Agli enti locali, infatti, è delegato il potere di disporre modifiche più stringenti ma non possono allargare le maglie dei Dpcm. Anche sull’uso della mascherina c’è tanta confusione: un agente della polizia di Stato sostiene che si debba indossare sempre, un carabiniere invece che vige l’obbligo di portarla sempre con sé e che, all’aperto, va usata solo quando non è possibile mantenere la distanza interpersonale.
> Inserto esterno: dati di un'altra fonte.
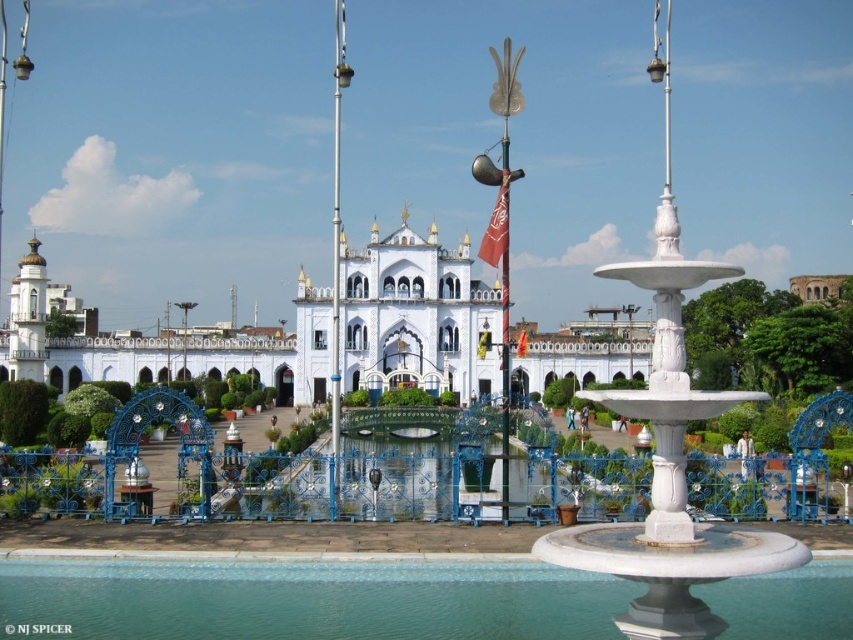
What do you see at coordinates (306, 600) in the screenshot? This screenshot has height=640, width=853. I see `clear glass pool at center` at bounding box center [306, 600].

Does clear glass pool at center have a greater height compared to white marble palace at center?

In fact, clear glass pool at center may be shorter than white marble palace at center.

Where is `clear glass pool at center`? Image resolution: width=853 pixels, height=640 pixels. clear glass pool at center is located at coordinates (306, 600).

Image resolution: width=853 pixels, height=640 pixels. I want to click on clear glass pool at center, so click(x=306, y=600).

Can you confirm if clear glass pool at center is taller than white marble fountain at center?

No, clear glass pool at center is not taller than white marble fountain at center.

Is clear glass pool at center closer to camera compared to white marble fountain at center?

No, it is behind white marble fountain at center.

You are a GUI agent. You are given a task and a screenshot of the screen. Output one action in this format:
    pyautogui.click(x=<x>, y=<y>)
    Task: Click on the clear glass pool at center
    
    Given the screenshot: What is the action you would take?
    pyautogui.click(x=306, y=600)

Which is in front, point (209, 362) or point (631, 624)?

Positioned in front is point (631, 624).

What do you see at coordinates (416, 316) in the screenshot?
I see `white marble palace at center` at bounding box center [416, 316].

Where is `white marble palace at center`? This screenshot has width=853, height=640. white marble palace at center is located at coordinates (416, 316).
Ha ragione il sindaco Leoluca Orlando quando invoca chiarezzae un Testo Unico per non lasciare cittadini e imprenditori “in balia di norme poco chiare”.
In via Maqueda ci sono pure due agenti della polizia municipale che camminano guardando a destra e a sinistra. A sinistra un ragazzo di colore che vende tutto a un euro, a destra un minimarket con i clienti che entrano ed escono. Regna la confusione. Dei cartelli proposti da Confesercenti Siciliaper una protesta organizzata ed eterogenea nemmeno l’ombra. Il tempo di arrivare all’altezza di via Napoli, tornare indietro ed ecco che anche in piazza Massimo, della manifestazione, rimane giusto qualcuno che guarda l’orologio e saluta chi ancora ha la forza di rimanere. Sono le 19.
Finisce così il primo giorno di lockdown part-time a Palermo, con un suono che si diffonde nell’aria come il refrain di un tormentone estivo che intona sempre la stessa aulica parola che fino a poco tempo fa nessuno avrebbe mai pronunciato: “ristori“. “Speriamo che arrivino pesto“: il giovane papà ha approfittato della manifestazione per portare il figlio in centro, lo fa scendere dalla bici, lo prende per mano, saluta un amico alzando il mento e ripete il mantra “Speriamo che arrivino presto i ristori”.